> **Tâches à réaliser**:
1. Dans le texte sur la contribution santé, au-delà de quel revenu un contribuable doit-il payer cette contribution ?
2. Modifiez le texte sur la contribution santé : recopiez-le en commençant par « L’auteure invitée est » et en allant jusqu'à « elle est versée. », et remplacez « chercheuse » par « économiste ».

> **Texte fourni**:
——————
L’auteure invitée est Vivian Labrie, chercheuse.

Quelques pages peu publicisées de la documentation du dernier budget du Québec, aperçues en procédant à une analyse annuelle préparée pour le Collectif pour un Québec sans pauvreté, m’amènent à sonner une alarme de plus à propos de la contribution santé et du fonds spécial où elle est versée.

J’avais prévu le faire en interpellant publiquement le ministre des Finances et son gouvernement. Le déclenchement des élections en a décidé autrement. Dans l’ignorance où nous sommes de qui formera le prochain gouvernement, j’invite mes concitoyennes et concitoyens, y compris les médias, à poser les questions utiles à l’ensemble des parties prenantes à la présente élection. Il faudrait tout de même pouvoir voter en sachant à quoi s’en tenir sur les enjeux qui suivent. Voici les faits.

Une contribution inéquitable dès le départ

Dans son budget 2010-2011, le ministre Raymond Bachand instaure la contribution santé. Il s’agit d’un montant forfaitaire payable annuellement par tout contribuable au revenu de plus de 14 040 $. Le montant exigé, soit 25 $ en 2010, 100 $ en 2011 et 200 $ en 2012, devait procurer environ 1 milliard au gouvernement au terme de la troisième année, ce qui sera grosso modo le cas.

Cette forme de perception, décriée dès le départ, est la plus régressive qui soit puisqu’elle est pour ainsi dire forfaitaire : qu’ils gagnent 15 000 $, 150 000 $ ou 15 millions, les particuliers paient le même montant, y compris des personnes qui ne couvrent pas leurs besoins de base.
——————
> **Données présentées**:
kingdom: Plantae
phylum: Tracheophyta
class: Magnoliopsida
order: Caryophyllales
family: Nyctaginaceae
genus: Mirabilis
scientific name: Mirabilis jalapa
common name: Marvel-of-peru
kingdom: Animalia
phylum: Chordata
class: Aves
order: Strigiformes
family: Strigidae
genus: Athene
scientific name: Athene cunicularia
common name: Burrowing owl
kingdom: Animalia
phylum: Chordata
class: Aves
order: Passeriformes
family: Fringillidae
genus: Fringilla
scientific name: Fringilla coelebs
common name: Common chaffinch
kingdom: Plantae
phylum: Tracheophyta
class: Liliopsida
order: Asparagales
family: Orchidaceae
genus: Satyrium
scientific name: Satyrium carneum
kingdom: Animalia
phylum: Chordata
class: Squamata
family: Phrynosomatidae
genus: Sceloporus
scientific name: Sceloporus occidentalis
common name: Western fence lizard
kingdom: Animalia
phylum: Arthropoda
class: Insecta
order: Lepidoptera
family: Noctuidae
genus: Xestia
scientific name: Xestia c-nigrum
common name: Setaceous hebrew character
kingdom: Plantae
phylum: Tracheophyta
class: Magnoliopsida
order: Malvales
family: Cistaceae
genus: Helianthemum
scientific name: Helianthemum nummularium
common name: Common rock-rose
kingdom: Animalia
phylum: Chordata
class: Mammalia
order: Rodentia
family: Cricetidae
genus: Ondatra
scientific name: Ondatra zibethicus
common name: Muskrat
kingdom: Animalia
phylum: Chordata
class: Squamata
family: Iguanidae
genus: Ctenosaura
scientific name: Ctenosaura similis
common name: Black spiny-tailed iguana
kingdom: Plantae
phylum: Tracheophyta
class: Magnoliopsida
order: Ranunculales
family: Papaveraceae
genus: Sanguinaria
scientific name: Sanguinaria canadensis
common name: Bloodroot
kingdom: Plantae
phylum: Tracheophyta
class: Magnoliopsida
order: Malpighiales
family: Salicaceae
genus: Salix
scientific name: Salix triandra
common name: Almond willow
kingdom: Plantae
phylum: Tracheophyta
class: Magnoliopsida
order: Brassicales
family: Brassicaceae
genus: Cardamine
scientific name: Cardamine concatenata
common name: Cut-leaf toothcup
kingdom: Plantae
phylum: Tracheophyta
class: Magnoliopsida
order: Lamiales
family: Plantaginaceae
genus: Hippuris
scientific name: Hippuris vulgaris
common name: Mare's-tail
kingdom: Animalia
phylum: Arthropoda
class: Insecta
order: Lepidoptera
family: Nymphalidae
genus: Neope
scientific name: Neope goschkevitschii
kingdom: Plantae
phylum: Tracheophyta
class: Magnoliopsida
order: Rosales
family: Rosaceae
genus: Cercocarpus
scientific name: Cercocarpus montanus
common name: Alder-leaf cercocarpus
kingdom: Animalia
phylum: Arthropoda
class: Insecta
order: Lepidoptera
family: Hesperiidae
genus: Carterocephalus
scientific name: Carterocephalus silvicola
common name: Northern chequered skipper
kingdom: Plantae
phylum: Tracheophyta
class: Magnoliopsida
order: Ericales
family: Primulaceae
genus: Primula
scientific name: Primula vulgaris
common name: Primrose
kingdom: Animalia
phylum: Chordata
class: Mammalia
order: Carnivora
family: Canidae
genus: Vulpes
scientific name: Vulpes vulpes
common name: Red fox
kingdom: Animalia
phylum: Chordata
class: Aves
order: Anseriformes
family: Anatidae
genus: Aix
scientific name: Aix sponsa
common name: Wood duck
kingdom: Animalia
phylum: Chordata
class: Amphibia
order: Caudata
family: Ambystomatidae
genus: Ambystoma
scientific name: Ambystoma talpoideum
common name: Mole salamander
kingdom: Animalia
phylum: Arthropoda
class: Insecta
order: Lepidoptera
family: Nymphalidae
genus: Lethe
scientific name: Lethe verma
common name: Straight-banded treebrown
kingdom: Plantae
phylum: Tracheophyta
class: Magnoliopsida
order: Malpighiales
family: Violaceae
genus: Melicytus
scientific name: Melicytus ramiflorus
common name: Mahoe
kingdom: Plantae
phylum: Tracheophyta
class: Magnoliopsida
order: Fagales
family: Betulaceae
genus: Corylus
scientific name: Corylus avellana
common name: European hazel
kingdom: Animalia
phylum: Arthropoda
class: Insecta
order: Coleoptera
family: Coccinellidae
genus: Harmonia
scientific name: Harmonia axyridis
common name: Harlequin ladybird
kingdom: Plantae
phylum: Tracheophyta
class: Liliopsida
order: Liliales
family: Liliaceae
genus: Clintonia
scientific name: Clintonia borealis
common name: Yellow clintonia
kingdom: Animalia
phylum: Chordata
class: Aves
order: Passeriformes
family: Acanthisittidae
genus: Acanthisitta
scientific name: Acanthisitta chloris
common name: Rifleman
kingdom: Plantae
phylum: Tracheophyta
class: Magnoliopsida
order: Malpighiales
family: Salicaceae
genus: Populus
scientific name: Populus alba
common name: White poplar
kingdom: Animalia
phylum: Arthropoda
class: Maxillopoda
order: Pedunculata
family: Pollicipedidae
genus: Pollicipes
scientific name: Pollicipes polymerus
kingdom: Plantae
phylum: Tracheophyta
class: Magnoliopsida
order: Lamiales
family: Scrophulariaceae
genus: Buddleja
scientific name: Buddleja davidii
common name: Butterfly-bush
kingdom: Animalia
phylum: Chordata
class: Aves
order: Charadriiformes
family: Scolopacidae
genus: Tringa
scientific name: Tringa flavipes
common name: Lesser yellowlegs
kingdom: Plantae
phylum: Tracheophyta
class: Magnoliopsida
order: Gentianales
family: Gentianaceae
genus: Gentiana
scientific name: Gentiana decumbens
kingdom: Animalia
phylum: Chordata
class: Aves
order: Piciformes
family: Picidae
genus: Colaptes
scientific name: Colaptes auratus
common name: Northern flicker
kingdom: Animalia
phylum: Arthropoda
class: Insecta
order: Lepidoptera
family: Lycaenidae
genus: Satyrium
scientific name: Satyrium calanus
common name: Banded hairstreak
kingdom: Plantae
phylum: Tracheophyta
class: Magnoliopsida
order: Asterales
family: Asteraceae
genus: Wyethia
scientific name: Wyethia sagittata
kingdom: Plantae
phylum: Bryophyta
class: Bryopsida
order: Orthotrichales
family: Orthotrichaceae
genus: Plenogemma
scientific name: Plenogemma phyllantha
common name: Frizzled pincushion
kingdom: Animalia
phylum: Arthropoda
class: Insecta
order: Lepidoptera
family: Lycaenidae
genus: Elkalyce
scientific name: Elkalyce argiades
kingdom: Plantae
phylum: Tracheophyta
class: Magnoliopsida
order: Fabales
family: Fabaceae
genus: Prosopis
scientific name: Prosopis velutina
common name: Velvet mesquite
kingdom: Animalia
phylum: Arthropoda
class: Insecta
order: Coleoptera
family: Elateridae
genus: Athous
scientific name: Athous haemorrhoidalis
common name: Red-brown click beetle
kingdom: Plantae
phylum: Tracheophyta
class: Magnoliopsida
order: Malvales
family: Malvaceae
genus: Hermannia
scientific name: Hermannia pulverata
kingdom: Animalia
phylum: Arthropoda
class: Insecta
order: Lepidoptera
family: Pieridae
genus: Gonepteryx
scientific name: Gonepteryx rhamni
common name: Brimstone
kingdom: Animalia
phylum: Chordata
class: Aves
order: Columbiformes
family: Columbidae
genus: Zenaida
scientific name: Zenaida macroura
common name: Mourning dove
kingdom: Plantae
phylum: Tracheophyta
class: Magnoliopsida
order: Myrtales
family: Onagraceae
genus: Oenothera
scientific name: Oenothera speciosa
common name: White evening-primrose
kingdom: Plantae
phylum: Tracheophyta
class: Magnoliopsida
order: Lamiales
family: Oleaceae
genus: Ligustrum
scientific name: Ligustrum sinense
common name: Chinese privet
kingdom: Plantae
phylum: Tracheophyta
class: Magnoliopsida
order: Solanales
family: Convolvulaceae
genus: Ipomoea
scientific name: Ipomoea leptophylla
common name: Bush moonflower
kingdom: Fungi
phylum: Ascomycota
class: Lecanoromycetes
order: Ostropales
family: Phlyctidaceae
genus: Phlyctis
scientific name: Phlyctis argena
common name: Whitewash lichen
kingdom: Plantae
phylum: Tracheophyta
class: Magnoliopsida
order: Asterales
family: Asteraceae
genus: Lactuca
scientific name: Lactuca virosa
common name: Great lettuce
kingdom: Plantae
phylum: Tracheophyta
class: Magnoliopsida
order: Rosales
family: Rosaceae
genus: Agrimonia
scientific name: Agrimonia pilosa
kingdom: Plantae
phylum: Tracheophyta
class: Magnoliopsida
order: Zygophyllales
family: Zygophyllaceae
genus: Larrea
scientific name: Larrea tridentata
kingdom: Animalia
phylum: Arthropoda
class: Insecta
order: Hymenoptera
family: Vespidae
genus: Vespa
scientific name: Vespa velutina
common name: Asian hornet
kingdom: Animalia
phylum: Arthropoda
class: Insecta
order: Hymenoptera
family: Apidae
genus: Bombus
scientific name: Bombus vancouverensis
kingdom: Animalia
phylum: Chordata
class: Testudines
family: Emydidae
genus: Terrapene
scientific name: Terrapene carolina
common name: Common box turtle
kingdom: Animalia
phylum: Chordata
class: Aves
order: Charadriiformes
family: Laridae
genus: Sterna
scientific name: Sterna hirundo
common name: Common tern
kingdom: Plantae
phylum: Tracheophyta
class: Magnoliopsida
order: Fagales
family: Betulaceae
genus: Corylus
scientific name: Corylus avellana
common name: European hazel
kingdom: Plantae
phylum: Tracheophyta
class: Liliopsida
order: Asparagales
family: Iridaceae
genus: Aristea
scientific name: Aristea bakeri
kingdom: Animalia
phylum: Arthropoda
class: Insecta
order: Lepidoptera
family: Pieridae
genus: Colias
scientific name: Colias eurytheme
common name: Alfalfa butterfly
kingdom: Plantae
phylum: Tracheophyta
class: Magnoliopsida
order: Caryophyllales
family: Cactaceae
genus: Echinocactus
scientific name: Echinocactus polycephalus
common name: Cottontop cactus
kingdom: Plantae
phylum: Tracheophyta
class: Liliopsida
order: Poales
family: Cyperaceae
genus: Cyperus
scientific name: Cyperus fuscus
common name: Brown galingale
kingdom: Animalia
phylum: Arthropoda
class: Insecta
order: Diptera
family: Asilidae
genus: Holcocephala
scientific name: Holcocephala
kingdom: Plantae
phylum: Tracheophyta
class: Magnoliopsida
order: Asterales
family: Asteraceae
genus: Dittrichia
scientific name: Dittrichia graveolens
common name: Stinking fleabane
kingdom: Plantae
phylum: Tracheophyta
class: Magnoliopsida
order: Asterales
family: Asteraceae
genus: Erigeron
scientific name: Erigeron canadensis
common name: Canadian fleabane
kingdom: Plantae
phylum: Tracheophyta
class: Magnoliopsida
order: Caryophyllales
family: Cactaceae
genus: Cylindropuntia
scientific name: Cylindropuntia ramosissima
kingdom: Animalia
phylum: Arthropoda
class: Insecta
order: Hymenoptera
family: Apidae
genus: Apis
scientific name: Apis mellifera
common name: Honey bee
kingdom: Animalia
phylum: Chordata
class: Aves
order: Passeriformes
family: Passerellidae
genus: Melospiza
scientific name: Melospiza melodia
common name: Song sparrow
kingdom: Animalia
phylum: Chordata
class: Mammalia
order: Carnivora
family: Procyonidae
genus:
——————
> **Réponses aux tâches**:
1. Au-delà d'un revenu de 14 040 $.

2.
L’auteure invitée est Vivian Labrie, économiste.

Quelques pages peu publicisées de la documentation du dernier budget du Québec, aperçues en procédant à une analyse annuelle préparée pour le Collectif pour un Québec sans pauvreté, m’amènent à sonner une alarme de plus à propos de la contribution santé et du fonds spécial où elle est versée.